Award Information
Description of original award (Fiscal Year 2020, $892,313)
The Comprehensive Opioid, Stimulant, and Substance Abuse Program (COSSAP) was developed as part of the Comprehensive Addiction and Recovery Act (CARA) legislation. COSSAPs purpose is to provide financial and technical assistance to states, units of local government, and Indian tribal governments to develop, implement, or expand comprehensive efforts to identify, respond to, treat, and support those impacted by illicit opioids, stimulants, and other drugs of abuse.
The objective of Category 1 is to encourage and support the development of comprehensive, locally driven responses to opioids, stimulants, and other substances that expand access to supervision, treatment, and recovery support services across the criminal justice system; support law enforcement and other first responder diversion programs for nonviolent drug offenders; promote education and prevention activities; and address the needs of children impacted by substance abuse.

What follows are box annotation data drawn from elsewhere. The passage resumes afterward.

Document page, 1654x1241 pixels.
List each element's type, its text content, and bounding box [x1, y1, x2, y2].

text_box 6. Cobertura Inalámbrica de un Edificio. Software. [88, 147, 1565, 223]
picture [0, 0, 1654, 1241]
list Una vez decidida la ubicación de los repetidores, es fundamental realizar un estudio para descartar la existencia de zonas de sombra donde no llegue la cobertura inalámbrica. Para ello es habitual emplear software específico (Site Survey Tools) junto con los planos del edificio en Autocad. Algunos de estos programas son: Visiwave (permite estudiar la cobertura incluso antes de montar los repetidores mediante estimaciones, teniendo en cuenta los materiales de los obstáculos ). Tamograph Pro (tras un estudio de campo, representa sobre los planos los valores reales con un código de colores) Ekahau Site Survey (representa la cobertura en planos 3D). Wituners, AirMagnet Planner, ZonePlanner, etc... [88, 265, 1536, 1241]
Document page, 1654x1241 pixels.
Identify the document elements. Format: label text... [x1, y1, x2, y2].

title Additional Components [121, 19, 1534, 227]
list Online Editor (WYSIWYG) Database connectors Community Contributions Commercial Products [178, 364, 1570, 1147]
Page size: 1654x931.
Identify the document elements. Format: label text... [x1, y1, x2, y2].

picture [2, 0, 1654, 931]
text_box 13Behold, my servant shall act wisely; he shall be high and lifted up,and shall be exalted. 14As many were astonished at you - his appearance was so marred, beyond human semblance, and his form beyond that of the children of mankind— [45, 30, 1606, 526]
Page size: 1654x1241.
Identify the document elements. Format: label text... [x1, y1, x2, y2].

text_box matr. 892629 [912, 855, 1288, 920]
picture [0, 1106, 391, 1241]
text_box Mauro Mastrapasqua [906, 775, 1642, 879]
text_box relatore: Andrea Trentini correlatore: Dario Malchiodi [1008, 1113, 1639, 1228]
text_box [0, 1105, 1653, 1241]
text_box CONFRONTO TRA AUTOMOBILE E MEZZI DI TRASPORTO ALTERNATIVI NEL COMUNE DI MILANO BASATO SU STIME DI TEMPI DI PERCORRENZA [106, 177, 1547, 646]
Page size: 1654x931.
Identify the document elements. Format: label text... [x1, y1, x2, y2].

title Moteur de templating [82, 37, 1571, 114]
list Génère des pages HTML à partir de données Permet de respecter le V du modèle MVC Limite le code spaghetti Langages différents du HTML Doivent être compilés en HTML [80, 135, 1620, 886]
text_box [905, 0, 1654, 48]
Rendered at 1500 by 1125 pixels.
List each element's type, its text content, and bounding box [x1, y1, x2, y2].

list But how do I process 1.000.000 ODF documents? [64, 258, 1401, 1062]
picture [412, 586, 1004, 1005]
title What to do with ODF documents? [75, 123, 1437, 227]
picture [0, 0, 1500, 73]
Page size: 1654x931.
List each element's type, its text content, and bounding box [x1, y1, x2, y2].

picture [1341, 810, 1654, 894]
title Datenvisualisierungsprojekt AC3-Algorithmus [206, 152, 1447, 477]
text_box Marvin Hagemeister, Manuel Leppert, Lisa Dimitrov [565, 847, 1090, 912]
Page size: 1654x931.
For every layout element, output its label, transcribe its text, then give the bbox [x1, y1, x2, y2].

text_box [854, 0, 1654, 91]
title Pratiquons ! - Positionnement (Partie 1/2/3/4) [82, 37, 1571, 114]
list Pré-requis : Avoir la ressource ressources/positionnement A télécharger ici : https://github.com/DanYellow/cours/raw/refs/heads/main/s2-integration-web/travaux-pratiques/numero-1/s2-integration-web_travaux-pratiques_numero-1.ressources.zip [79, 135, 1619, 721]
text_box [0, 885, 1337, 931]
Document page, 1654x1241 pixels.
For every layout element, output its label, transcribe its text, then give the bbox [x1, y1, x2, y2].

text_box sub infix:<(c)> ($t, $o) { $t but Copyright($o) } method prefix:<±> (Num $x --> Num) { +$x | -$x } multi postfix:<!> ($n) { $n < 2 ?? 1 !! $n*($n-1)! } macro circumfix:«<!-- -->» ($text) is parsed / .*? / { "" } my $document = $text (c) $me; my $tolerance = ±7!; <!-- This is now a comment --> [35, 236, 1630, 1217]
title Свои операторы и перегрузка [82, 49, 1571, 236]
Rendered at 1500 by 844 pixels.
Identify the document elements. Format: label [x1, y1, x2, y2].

This project serves Sullivan County, Tennessee, population 157,668. The purpose of the project is to provide continued support, enhancement, and expansion of the COAP-funded initial pilot multidisciplinary overdose response team in Sullivan County. This project will build upon the existing coordinated multidisciplinary response, which includes law enforcement, behavioral health service providers (behavioral health liaisons), a full-time project coordinator, and two full-time peer specialists with one serving as a victim advocate (victim outreach specialist). The project broadens outreach and self-referral capacity to expand engagement with individuals seeking assistance with recovery and are determined to be at risk for overdose. The project includes partnerships between the case management team and law enforcement (Sullivan County Sheriffs Office, including jail staff, Bristol Police Department, Kingsport Police Department, drug task force, treatment partners (Frontier Health, Kingsport Family Recovery, Comprehensive Community Services, and Volunteer Behavioral Health), community support (Recovery Resources), and many others. Priority considerations addressed in this application include high rates of overdose deaths and the related high rate of primary treatment admissions for heroin or other opioids.